The sanguine horses will need your constant reminder of the plan and the encouragement from you to keep the focus on the goal. This added effort can become exhausting, but you must remain patient and constantly administer corrections. “Squirrel!” And their attention goes elsewhere. You need to anticipate these distractions and keep their attention on where you are going. Keep walking (or whatever you are doing) with a focus that they cannot misunderstand. Engage them to focus on you. As you draw their attention to your goal, remember that you may need to do this repeatedly until the task is complete. And sometimes, you must stop and look at the flowers once in a while and then firmly bring their focus back to you. If you have gained their respect, it will be easier, but the give and take is part of establishing mutual respect.
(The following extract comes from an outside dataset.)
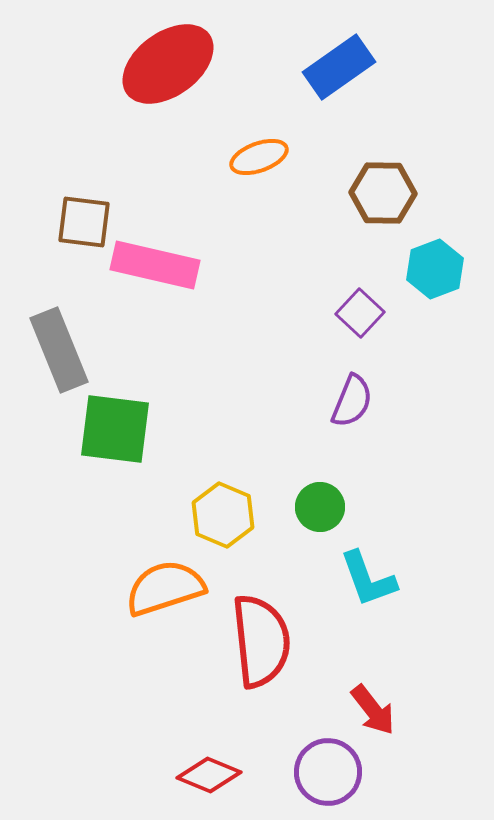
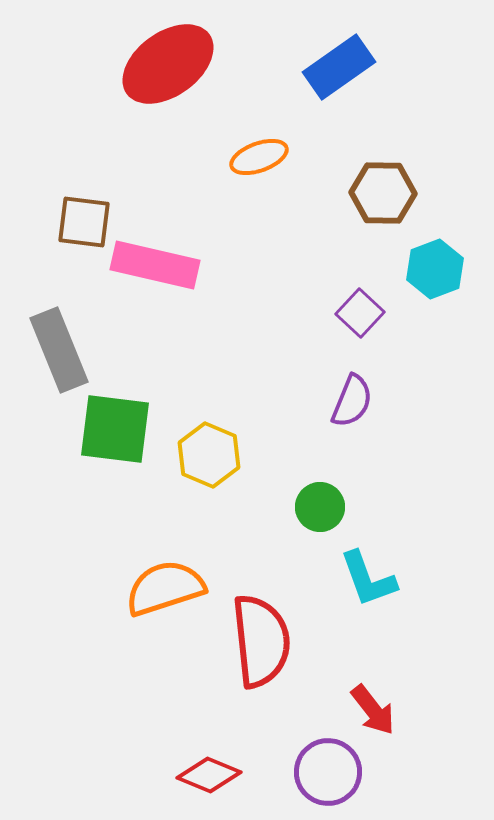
yellow hexagon: moved 14 px left, 60 px up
The choleric horse will do one of the following depending on their confidence in themselves and their connection and respect for you. These horses can prove the most difficult for people who are not confident or afraid. A story here will help.
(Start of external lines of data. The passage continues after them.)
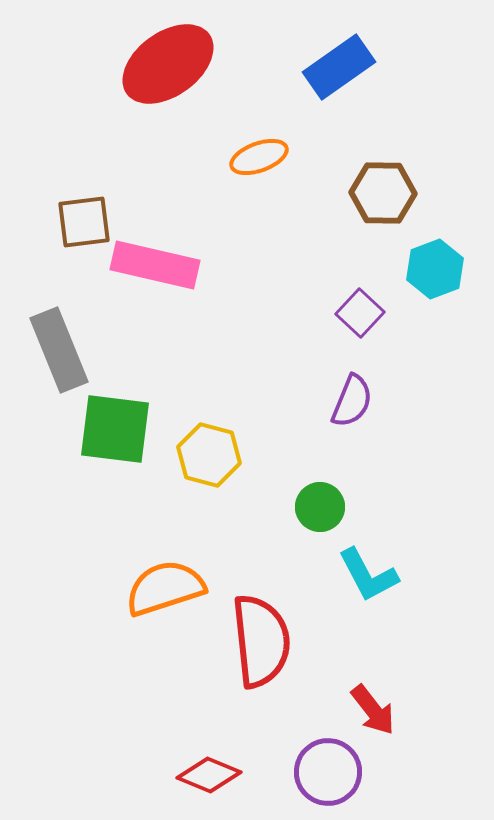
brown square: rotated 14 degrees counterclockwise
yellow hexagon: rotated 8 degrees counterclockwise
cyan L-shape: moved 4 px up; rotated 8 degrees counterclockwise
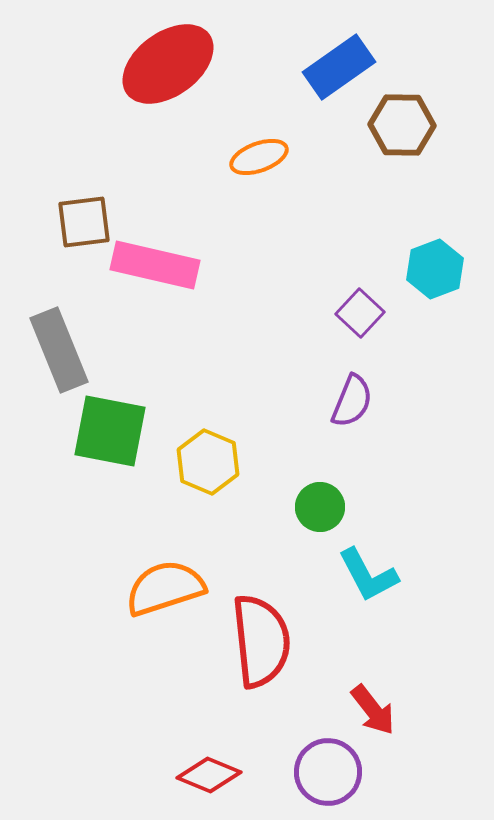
brown hexagon: moved 19 px right, 68 px up
green square: moved 5 px left, 2 px down; rotated 4 degrees clockwise
yellow hexagon: moved 1 px left, 7 px down; rotated 8 degrees clockwise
A horse was brought from the paddock for Melissa or me to work on his teeth (floating).  Two people were leading this horse, one on each side, each with a chain lead shank.  One was over the nose, and the other was through his mouth.  There was a third person behind him with a whip.  Melissa approached the horse, now held in the stall, and the manager questioned why I was sending in the weaker gender to work with this mean horse.  Melissa released the chain from the halter and attached her snap-on lead to the bottom ring of the halter.  What she and I saw was common in choleric horses – big beautiful, crystal clear eyes set wide apart in his face.  He was one of the most confident horses you could ever find.  But so is Melissa, and she is also fearless.  She gave no reason for this horse to challenge her.

This point is for ALL personalities.  You cannot change them.  All you can do is change yourself, and the horse will want to be with you.  This energy reflection may be why horses came to help humans for thousands of years.  If you are willing to change yourself, listen to them, adapt to the horse’s personality, treat them with firmness but fairness and define the rules and boundaries, then you will be an effective leader and horseman.

Review – Become the leader, know the personalities of the horses you lead, seek first to understand and then to be understood. And all of it boils down to training YOU and not the horse. That is the secret. So how do you train yourself? Learn to control your energy.